Hasbullah Thabrany, Guru Besar Fakultas Kedokteran Universitas Indonesia, punya contoh yang sangat komprehensif kelompok masyarakat penerima subsidi BBM.
Ia mencontohkan seorang tukang ojek bernama Ahmad yang memiliki penghasilan bersih rata-rata Rp 1,3 juta per bulan. Dia menggunakan rata-rata 2 liter bensin per hari. Jika dihitung, Ahmad mendapat subsidi BBM sebesar Rp12.000 per hari atau Rp300.000 per bulan.
Ada lagi Suparjo, seorang pengusaha kecil sukses yang memiliki empat mobil bagus bersama istri dan dua anaknya yang masih remaja. Meski kaya, keluarga mereka ternyata mengonsumsi bensin bersubsidi. Jika subsidi per liternya Rp 6.000, maka keluarga Suparjo mendapat subsidi BBM sebesar 50 x Rp 6.000 = Rp 300.000 per hari. Sebulan, keluarga Suparjo mendapat subsidi BBM senilai Rp 9 juta.
Lalu, kembali ke politisi kita yang baik hati dan memperhatikan masyarakat, siapakah yang mereka bela sekarang? Orang seperti Ahmad atau Suparjo?
Dear Bapak Joko Widodo, mohon segera naikkan harga BBM di negeri ini.
Saya bukan seorang ekonom, apalagi ahli kebijakan publik. Namun saya cukup memahami bahwa bahan bakar murah yang kita nikmati tidaklah gratis. Di Vietnam, India, bahkan Sri Lanka, harga bahan bakar tidak disubsidi. Harga bensin atau solar berkisar Rp 12.000-Rp 16.000 per liter. Sementara itu, Indonesia menghabiskan sekitar Rp3.000 triliun untuk subsidi bahan bakar selama Presiden Susilo Bambang Yudhoyono masih berkuasa.
Sampai kapan kita akan dimanjakan? Ya, harga barang akan naik seiring dengan hal dan hal lainnya. Namun di sisi lain, bayangkan jika Rp 3.000 triliun bisa digunakan untuk membangun infrastruktur lain yang lebih dibutuhkan oleh masyarakat kecil di perkotaan.

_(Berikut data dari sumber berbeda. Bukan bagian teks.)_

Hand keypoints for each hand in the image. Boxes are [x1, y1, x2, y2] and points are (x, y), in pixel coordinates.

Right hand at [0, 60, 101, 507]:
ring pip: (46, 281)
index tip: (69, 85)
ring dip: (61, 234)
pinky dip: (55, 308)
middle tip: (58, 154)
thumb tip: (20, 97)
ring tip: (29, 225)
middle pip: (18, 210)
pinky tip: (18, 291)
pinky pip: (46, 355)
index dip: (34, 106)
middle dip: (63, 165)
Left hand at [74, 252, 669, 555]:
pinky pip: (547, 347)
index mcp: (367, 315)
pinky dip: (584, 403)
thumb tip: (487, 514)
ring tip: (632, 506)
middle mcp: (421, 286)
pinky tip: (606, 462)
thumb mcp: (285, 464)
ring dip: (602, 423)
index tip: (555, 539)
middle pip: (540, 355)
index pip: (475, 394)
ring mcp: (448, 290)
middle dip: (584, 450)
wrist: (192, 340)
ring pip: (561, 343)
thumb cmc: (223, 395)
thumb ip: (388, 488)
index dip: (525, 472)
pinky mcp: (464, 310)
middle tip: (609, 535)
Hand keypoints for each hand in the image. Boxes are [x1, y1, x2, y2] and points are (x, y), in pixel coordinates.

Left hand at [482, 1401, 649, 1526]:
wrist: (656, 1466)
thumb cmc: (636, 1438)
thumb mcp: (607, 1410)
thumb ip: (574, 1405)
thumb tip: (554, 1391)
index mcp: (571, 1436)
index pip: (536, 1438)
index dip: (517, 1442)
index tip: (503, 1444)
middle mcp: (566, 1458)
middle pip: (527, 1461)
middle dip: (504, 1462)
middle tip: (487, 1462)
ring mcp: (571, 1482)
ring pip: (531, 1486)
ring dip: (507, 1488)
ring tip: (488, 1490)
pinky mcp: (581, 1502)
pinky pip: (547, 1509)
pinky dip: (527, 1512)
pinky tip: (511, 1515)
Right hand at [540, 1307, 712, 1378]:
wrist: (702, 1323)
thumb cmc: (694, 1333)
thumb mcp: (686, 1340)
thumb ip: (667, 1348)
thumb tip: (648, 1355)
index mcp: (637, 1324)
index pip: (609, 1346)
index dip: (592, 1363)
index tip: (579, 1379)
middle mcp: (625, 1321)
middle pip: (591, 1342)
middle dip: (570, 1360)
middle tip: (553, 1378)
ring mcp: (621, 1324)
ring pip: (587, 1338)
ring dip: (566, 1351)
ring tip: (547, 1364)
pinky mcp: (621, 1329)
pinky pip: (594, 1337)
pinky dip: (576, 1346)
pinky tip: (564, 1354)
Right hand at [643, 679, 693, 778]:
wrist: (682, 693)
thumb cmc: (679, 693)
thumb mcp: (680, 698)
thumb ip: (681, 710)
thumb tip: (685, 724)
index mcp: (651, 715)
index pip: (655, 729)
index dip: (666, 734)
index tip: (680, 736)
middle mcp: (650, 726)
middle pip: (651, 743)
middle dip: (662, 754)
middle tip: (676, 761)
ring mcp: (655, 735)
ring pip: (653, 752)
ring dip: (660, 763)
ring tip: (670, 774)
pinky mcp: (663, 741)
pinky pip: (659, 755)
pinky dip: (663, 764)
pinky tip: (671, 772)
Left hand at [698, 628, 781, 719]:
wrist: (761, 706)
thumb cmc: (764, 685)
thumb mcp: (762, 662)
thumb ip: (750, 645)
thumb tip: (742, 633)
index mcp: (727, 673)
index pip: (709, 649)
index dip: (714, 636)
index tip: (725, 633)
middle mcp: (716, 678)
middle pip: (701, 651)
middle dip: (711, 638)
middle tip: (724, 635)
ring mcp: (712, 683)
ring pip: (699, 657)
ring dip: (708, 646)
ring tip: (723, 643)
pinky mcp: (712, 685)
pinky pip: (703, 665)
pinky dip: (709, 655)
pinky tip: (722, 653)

Mulai dari Rp3.000 triliun, anak-anak di desa Papua atau Nias dapat menikmati perpustakaan dan buku yang lengkap. Dengan kenaikan harga bahan bakar, kita mungkin bisa menikmati sektor transportasi yang lebih memadai, jalan yang mulus atau asuransi kesehatan yang lebih memuaskan dalam dua tahun.
“… Oleh karena itu, Bapak Presiden, mohon bantuannya kepada kami. Segera naikkan harga BBM. Agar kita tidak tumbuh menjadi bangsa yang manja. Bangsa yang berdasarkan gaya hidup menerima begitu saja. Jika Anda menaikkan harga bahan bakar, saya tidak akan ikut berdemonstrasi di jalan, melainkan memuji keberanian Anda.
Mungkin harga nasi goreng yang biasa saya makan akan naik dan harga kopaja yang biasa saya kenakan akan naik dua kali lipat.Tapi pak, benarkah memulai perubahan ke arah yang lebih baik, seperti yang selalu bapak katakan, butuh keberanian dan kemauan yang tulus. ?
Soal kenaikan harga BBM Pak Jokowi, mungkin lebih cepat lebih baik. —Rappler.com
Karolyn Sohaga adalah seorang aktivis sosial yang memiliki ketertarikan pada sastra, isu perempuan dan hak asasi manusia.